EXTRACT TO READ START

In samples 00800-SD1–1 and 04011685, the same base insertion in exon 4 caused sequence frameshift responsible for the substitution of cysteine in position 135 to leucine, together with the premature termination immediately at codon 136.

In sample 02M-121, a base substitution in exon 2 provoked a missense mutation at the signal peptide (SP). Interestingly, this sample showed as well the presence of an alternatively spliced isoform skipping exon 6, thus lacking the TM domain, which produces soluble FAS (sFAS) protein.

Sample 20040730 showed a base substitution at exon 4 causing a missense mutation, which affects CRD3.

The predicted damage of each mutation was determined using the Polyphen-2 software (biobyte solutions GmbH, Heidelberg, Germany). On the basis of the mutation position, the software prediction and the literature, it has been predicted how each FAS mutant variant might behave in terms of FAS signaling (Table 1). Taken together, our results indicate that the occurrence of mutations in FAS might be involved, to a certain extent, in T-LBL in humans.

EXTRACT TO READ END
RECORDS SHOWN START

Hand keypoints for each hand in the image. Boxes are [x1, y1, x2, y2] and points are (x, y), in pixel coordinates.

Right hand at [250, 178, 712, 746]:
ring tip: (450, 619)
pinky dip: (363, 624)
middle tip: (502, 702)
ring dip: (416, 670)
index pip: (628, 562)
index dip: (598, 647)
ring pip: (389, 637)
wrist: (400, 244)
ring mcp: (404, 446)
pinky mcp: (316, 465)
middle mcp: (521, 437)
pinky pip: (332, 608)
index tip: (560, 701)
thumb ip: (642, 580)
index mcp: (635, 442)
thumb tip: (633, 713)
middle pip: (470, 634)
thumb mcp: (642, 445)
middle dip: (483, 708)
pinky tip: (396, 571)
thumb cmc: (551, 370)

RECORDS SHOWN END

According to the passage on FAS mutations, which software was used to predict the damage of each mutation?

_EXPECTED ANSWER_
The Polyphen-2 software.